SOAP Underlying Protocol Binding Framework

Last Modified: $Date: 2001/10/11 17:33:41 $

Status

This is an attempt of a write-up of a framework for SOAP bindings based on discussions within the XML Protocol WG TBTF. The document has no status whatsoever nor does it necessarily represent consensus within the TBTF or within the XML Protocol WG as a whole.

Basic Binding Model

SOAP has been designed to be carried within or on top of a variety of other protocols that as a group are called "underlying protocols". The boundary between SOAP and the underlying protocol is called a protocol binding. A binding has two purposes:

  1. It defines the syntactic and semantic rules for passing an outgoing SOAP message from SOAP to the underlying protocol for the purpose of sending that message to another SOAP node
  2. It defines the syntactic and semantic rules for passing an incoming SOAP message from the underlying protocol to SOAP for the purpose of processing that message

The relationship between SOAP, bindings, and underlying protocols is illustrated below. Note that is not a requirement that implementations are layered in this manner. The purpose of this diagram is strictly to illustrate the abstract relationship between SOAP, bindings, and the underlying protocol.

 

Moving Data Up and Down the Stack

SOAP has the following two requirements to a binding in order to enable passing of data between SOAP and the underlying protocol:

  1. A binding must specify a mechanism for accepting a SOAP envelope described using XML infoset from SOAP and pass it to the underlying protocol.
  2. A binding must specify a mechanism for recreating a SOAP envelope described using XML infoset to SOAP from the underlying protocol.

The interactions between the binding and the underlying protocol can be in any format supported by the underlying protocol. SOAP has nothing to say about this interaction.

Exchanging Data between SOAP Nodes

In addition to defining the format of the data passed between the binding and the underlying protocol, a binding must define the rules for how the data is exchanged using that underlying protocol.

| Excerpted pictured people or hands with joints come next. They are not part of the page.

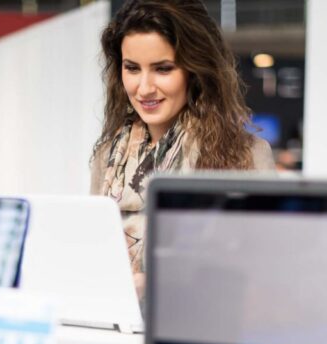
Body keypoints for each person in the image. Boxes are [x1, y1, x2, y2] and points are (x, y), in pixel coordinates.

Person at [89, 0, 274, 296]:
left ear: (195, 69)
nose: (144, 88)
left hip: (198, 330)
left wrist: (155, 285)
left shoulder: (246, 155)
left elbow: (263, 269)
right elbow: (93, 253)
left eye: (163, 69)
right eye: (132, 68)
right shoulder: (107, 157)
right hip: (113, 327)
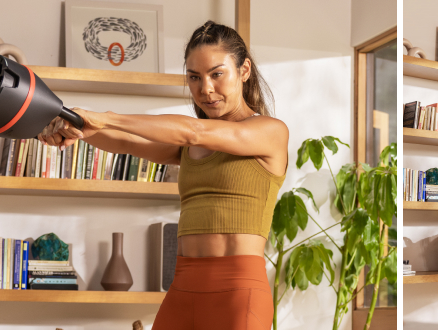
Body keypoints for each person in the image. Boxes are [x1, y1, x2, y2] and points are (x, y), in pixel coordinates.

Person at [38, 21, 287, 330]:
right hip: (183, 285)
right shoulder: (187, 145)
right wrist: (78, 129)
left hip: (238, 289)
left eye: (217, 74)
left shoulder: (270, 132)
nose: (205, 89)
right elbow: (126, 142)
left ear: (244, 70)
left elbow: (194, 130)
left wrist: (106, 118)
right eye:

Exchanging information may require additional information from higher layers not expressed directly within the SOAP message. It is outside the scope of this framework to describe how such information is communicated within a SOAP node.

Additional Properties

A binding may provide any number of properties that the SOAP layer may choose to take advantage of if so desired. It is outside the scope of this specification to describe how these properties are named or how they are described.